Records drawn from a dataset
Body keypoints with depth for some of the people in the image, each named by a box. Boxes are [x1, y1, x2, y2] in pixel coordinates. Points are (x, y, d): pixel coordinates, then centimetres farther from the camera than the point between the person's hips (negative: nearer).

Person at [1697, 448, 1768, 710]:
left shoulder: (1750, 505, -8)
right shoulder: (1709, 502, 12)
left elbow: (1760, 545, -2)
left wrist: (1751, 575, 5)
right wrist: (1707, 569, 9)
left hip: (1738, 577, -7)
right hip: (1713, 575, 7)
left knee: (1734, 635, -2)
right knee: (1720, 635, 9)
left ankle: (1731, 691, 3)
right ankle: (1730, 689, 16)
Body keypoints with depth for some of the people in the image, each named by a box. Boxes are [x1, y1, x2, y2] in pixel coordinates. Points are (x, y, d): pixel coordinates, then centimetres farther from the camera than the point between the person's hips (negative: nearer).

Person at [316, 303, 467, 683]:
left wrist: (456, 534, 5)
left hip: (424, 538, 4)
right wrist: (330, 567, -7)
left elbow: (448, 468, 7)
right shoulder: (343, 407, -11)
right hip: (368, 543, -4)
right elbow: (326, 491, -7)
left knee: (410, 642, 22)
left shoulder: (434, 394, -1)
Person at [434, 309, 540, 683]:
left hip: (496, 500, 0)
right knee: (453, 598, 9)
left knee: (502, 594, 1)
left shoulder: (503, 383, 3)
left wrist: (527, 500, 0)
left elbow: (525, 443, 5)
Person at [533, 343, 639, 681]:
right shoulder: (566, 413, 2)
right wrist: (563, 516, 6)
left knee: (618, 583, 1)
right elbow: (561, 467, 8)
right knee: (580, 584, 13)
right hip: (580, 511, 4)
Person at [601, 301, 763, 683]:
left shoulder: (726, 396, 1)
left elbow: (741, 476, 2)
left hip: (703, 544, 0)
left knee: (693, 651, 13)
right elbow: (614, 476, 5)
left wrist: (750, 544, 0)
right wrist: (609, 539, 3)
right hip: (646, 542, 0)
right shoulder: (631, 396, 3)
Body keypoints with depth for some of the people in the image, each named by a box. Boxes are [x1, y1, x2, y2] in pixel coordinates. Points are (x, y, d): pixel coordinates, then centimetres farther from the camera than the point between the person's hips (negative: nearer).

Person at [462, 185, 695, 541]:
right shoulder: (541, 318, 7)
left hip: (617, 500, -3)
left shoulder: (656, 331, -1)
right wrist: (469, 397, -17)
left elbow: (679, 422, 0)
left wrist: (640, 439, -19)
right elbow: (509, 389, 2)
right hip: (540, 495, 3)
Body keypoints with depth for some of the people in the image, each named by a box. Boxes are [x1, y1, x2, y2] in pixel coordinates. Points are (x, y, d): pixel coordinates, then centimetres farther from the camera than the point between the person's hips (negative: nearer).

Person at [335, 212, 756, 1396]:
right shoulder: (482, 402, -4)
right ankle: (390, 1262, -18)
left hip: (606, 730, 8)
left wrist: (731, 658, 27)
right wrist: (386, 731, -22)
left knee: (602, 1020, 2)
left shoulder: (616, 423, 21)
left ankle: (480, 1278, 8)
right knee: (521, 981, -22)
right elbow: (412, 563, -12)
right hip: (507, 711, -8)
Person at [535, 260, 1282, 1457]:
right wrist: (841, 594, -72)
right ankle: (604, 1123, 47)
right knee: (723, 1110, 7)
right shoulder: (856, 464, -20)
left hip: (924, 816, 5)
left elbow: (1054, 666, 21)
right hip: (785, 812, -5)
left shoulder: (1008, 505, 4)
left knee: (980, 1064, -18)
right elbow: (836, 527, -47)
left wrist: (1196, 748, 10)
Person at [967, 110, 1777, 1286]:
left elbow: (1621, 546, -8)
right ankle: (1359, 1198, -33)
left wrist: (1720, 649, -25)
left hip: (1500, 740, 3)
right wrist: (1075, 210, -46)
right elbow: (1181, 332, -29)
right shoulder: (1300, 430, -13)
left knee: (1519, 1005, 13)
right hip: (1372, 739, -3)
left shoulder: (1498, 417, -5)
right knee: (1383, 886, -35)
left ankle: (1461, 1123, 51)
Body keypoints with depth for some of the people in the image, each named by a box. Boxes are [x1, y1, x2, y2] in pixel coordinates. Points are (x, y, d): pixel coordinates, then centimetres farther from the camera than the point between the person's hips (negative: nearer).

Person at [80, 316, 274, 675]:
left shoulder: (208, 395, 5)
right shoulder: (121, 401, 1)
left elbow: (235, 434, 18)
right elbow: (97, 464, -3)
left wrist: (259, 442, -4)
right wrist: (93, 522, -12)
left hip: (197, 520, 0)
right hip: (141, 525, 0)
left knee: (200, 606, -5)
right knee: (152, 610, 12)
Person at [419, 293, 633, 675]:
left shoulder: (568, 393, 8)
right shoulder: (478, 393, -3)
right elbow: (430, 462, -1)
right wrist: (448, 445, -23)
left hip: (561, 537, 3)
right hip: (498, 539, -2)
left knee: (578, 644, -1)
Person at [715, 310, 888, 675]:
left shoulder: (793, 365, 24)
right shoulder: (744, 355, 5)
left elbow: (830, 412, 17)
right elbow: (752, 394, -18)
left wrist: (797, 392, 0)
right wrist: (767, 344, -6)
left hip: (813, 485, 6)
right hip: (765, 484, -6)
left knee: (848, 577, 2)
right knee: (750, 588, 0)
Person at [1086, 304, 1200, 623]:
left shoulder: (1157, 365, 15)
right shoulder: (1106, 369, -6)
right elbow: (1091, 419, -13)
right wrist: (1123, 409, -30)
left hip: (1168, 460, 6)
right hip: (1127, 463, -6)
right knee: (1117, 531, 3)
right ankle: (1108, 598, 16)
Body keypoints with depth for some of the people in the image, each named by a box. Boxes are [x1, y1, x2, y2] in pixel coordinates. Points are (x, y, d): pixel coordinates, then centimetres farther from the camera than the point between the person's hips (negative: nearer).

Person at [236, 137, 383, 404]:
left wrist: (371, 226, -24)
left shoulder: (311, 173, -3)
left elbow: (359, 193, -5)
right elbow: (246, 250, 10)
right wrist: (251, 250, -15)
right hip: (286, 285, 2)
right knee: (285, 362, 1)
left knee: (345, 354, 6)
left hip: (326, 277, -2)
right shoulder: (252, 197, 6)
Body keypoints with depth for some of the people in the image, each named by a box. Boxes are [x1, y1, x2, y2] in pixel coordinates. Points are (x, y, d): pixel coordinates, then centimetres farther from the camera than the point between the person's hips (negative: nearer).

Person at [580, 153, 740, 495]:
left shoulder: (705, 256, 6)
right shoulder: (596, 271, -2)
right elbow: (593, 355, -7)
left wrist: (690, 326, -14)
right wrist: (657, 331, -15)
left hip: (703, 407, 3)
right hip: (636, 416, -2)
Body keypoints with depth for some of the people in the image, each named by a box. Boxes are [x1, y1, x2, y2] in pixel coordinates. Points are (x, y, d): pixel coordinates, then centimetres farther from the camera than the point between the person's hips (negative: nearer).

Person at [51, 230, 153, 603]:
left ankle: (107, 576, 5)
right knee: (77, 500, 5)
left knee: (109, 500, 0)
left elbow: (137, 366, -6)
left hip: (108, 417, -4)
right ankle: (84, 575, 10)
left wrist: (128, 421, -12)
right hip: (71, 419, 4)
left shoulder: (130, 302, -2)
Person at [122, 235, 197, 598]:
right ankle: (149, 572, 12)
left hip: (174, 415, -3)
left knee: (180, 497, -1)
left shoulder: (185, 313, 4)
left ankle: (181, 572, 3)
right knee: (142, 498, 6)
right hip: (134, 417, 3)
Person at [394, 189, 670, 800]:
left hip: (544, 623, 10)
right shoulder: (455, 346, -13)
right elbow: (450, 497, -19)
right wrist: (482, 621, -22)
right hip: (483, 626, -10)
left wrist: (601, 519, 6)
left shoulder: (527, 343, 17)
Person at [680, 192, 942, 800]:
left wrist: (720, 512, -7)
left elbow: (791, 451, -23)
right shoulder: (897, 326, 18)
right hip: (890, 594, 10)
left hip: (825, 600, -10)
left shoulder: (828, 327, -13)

• TASK ITEM
Both end lines included, restate word for word the lines above from the line with "right shoulder: (1300, 430, -13)" to the line with "left ankle: (1461, 1123, 51)", and nothing else.

• ANSWER TO THE EXERCISE
right shoulder: (1300, 430, -13)
left knee: (1519, 1005, 13)
right hip: (1372, 739, -3)
left shoulder: (1498, 417, -5)
right knee: (1383, 886, -35)
left ankle: (1461, 1123, 51)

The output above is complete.